■ **Ketentuan Tugas**:
[1] Dalam teks tentang pembangunan kapela di Deru, pada hari ke berapa gedung baru berukuran panjang 20 meter dan lebar 10 meter selesai?
[2] Teruskan teks tentang pembangunan kapela di Deru, mulai setelah kalimat terakhir yang ada.

■ **Kutipan Bacaan**:
Keceriaan sang gembala umat Katolik itu beralasan. Sejak terbentuk stasi Deru enam tahun silam, umat hanya mampu mendirikan rumah darurat untuk ibadah. Atap dari alang-alang, dinding bambu dan lantai tanah. Dua tahun kemudian angin kencang dan hujan lebat merobohkan bangunan itu.

Sejak itu, ibadah mingguan pindah ke salah ruangan SDN Watu Deru, sekitar 100 meter  arah barat bekas bangunan kapela lama. Semenjak itu pula, umat swadaya mengumpulkan batu dan pasir guna mendirikan gedung baru, meski hingga tahun ketiga belum cukup membangun sendiri.

Pada awal April 2014 Kodim 1612 Ruteng melakukan survey lokasi kegiatan TNI Manunggal Membangun Desa (TMMD) ke-94 Tahun 2015 di Desa Lale. Pendirian rumah ibadah menjadi salah satu target program itu. Romo Vitalis, dewan stasi dan umat sempat ragu-ragu menanggapi rencana itu. Pasalnya umat hanya punya tenaga dan tanpa modal finansial. Namun, kekhawatiran itu sirna ketika Komandan Distrik Militer (Dandim) 1612 Ruteng, Letkol (Kav) Imron Rosadi, SE memimpin Satgas TMMD ke lokasi dua hari jelang pembukaan TMMD, Rabu 7 Mei 2015.

Seluruh umat gembira menyambutnya. Kehadiran Satgas TMMD,ibarat dewa penolong. Keceriaan tampak sekali di Deru dan Lale, basis kegiatan TMMD.
Mereka mulai kerja bareng. Setiap hari, ratusan umat pria dan wanita dewasa hingga anak-anak usia sekolah bersama Satgas TNI bahu-membahu mendirikan gedung baru. Kaum wanita dan anak-anak memikul air dari kali, mengangkat batu, adonan semen hingga menyiapkan makanan dan minuman. Tak terasa di hari ke-21, sebuah gedung ukuran panjang 20 dan lebar 10 meter rampung.

Satgas TNI dinilai Romo Vitalis, memberi banyak nilai positif kepada umat. Kehadiranya mereka di kampung tak hanya menghadirkan kapela baru di Deru, musola di Lale, rehabilitasi Kapela Loi, rehabilitasi jaringan air bersih dan pembukaan jalan baru. Mereka meninggalkan pesan moral tak ternilai yakni semangat kerja keras, gotong-royong, kebersamaan dan solidaritas.

"Tidak terbayangkan sebelumnya. Ternyata pekerjaan yang besar dan seberat apapun bisa diselesaikan dengan gotong-royong," ujar Romo Vitalis. Romo Vitalis terharu menyaksikan kebersamaan prajurit  TNI dan umat. Kedekatan dan keakraban telah menjauhkan jarak dan cara pandang masyarakat terhadap korps berbaju loreng yang dianggap angker dan kasar.

■ **Item yang Ditampilkan**:

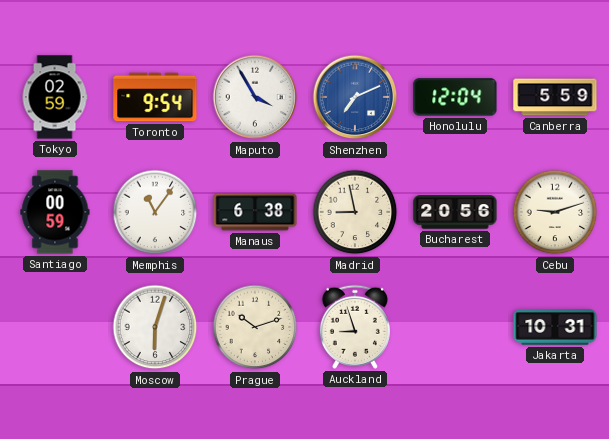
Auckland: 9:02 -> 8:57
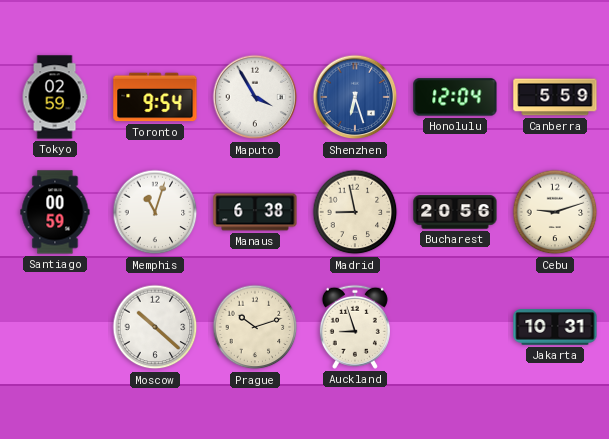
Shenzhen: 7:11 -> 6:27
Memphis: 11:06 -> 11:03
Moscow: 6:03 -> 10:22
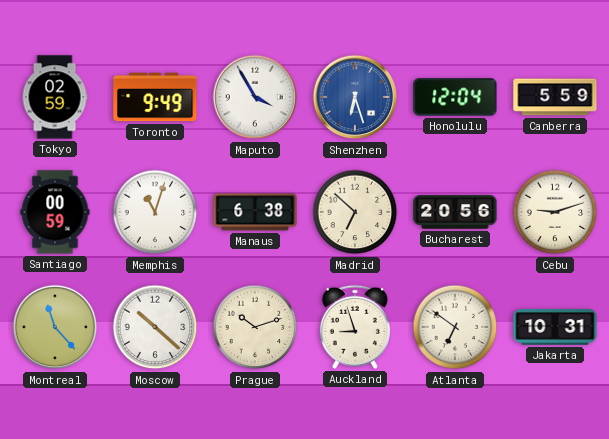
Toronto: 9:54 -> 9:49
Madrid: 8:58 -> 6:52
Montreal: none -> 11:23
Atlanta: none -> 6:51
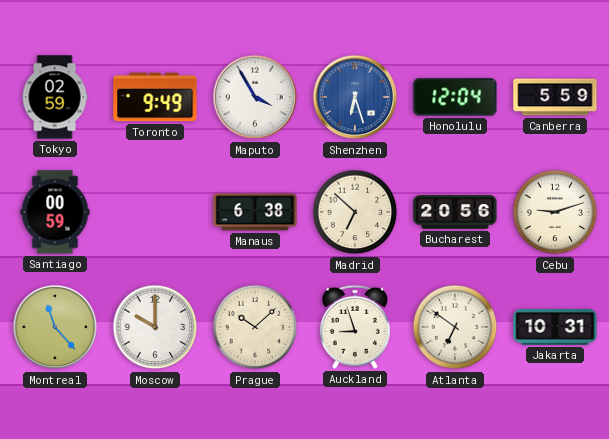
Memphis: 11:03 -> none
Moscow: 10:22 -> 10:00
Prague: 10:12 -> 10:08
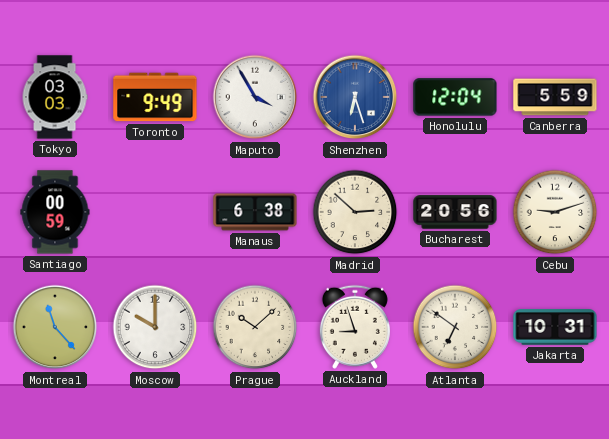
Tokyo: 02:59 -> 03:03
Madrid: 6:52 -> 2:52
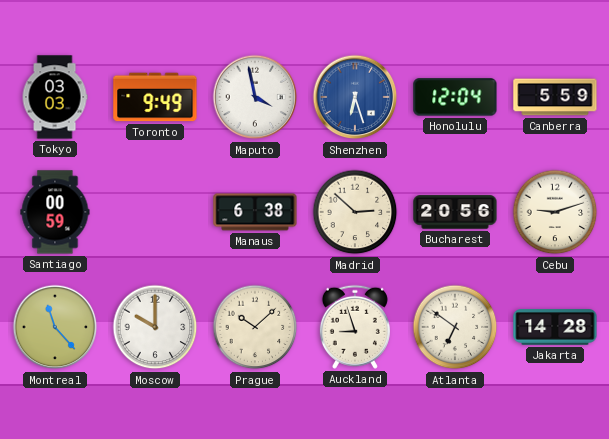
Maputo: 3:55 -> 3:58
Jakarta: 10:31 -> 14:28
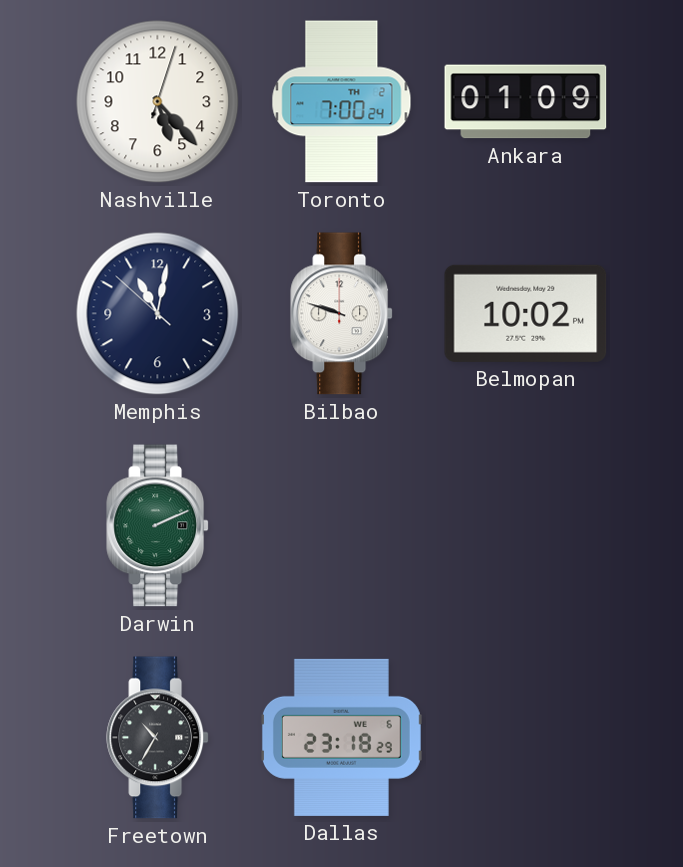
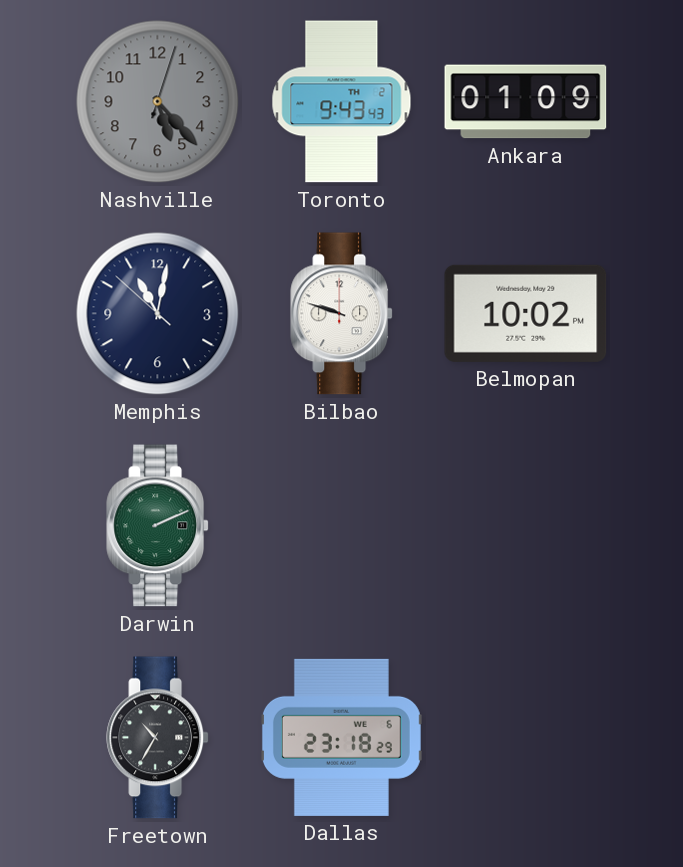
Nashville dial: white -> grey
Toronto: 7:00 -> 9:43
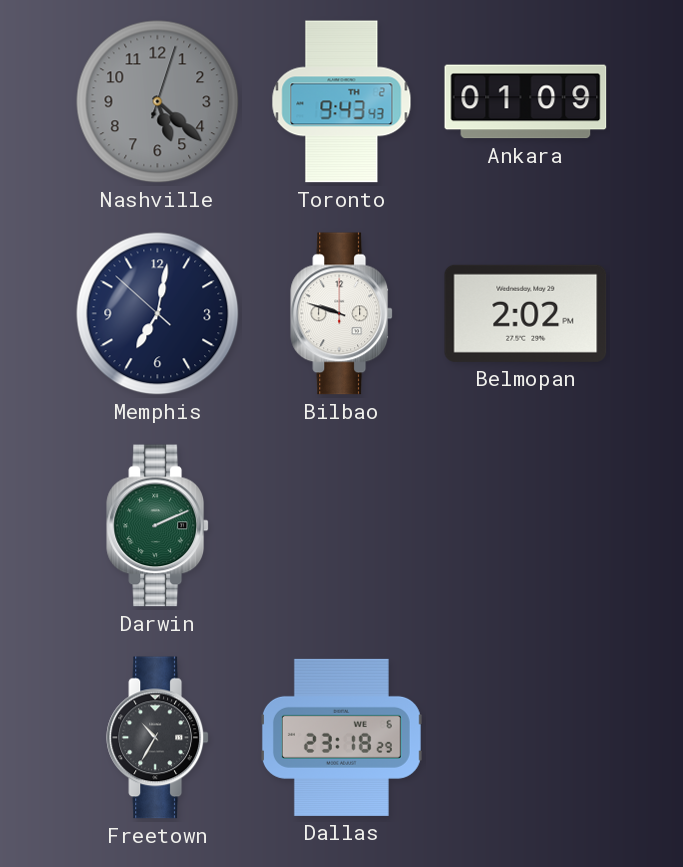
Nashville: 5:23 -> 5:22
Memphis: 11:01 -> 7:01
Belmopan: 10:02 -> 2:02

■ **Hasil Latihan**:
[1] Pada hari ke-21.

[2]
"Saya bersama umat hanya bisa bilang terima kasih. Kalau tunggu swadaya umat, tidak tahu kapan kapela ini akan jadi. Hari Minggu (31/5/2015), saya misa di  stasi ini, akan kami pakai gedung baru," kata Romo Vitalis. Keceriaan umat polos tanpa rekayasa. Romo Vitalis bersama murid SDN Deru, prajurit TNI, Polri, dan warga bersukacita menari di lapangan merayakan sukses program TMMD.

Sekretaris Daerah Manggarai Barat, Rofinus Mbon, SH, MSi, mengingatkan bahwa kapela dan musola yang dibangun susah payah oleh Satgas TMMD dimanfaatkan bagi pengembangan iman umat. Juga pembentukan sikap dan karakter generasi muda menyongsong hari esok yang lebih baik.

Demikian halnya dengan jalan rintisan sepanjang 3,2 km. Rofinus minta warga yang punya lahan di sisi kiri dan kanan jalan agar membuka kebun menanam berbagai jenis tanaman perdagangan. "Percuma jalan yang sudah payah dibangun melewati batas-batas kebun, tapi lahan dibiarkan kosong. Tahun 2016 akan ditingkatkan dengan telford. Luar biasa kegiatan yang dihasilkan TMMD, dalam  21 hari seluruh pekerjaan beres,"puji Rofinus saat menutup TMMD di Lapangan SDN Watu Deru, Rabu (27/5/2/2015).

Kepala Bagian Pembangunan Setda Manggarai Barat, Salvador Pinto, menilai pekerjaan jalan, rumah ibadah dan air bersih yang dilakukan TMMD dalam tempo 21 hari, tak sepadan dengan alokasi dana swakelola Rp 700 juta dari Pemkab Manggarai. Menurut Pinto, Satgas TNI memberi nilai lebih tinggi bila semua pekerjaan itu dihitung dengan proyek.

Rancangan Anggaran Biaya (RAB) untuk pembangunan kapela Rp 115 juta untuk pekerjaan pondasi, tiang sampai atap seng (rangka kayu). Tanpa dinding, pintu dan daun jendela. Tetapi Satgas TMMD memberi nilai lebih mendirikan bangunan yang utuh dengan rangka baja ringan sampai finishing.

Musola Lale, dialokasikan Rp 65 juta untuk rehabilitasi. Tetapi Satgas TMMD mendirikan gedung tembok baru dengan rangka baja ringan sampai finishing. Kapela Loi direhabitasi 28 juta namun disulap jadi baru, jaringan air bersih Rp 40 juta dan pembukaan jalan baru Rp 452 juta. "Satgas TMMD menciptakan lebih banyak efek positif, lebih maju dan lebih tinggi nilainya. Tentang semangat gotong-royong, kebersamaan, disiplin dan kerja keras. Kami belum menghitung nilai aset yang sudah dibangun ini. Tapi kalau dinilai dengan proyek, angkanya jauh di atas Rp 700 juta," ujar pria asal Timor Leste ini. (egy mo'a)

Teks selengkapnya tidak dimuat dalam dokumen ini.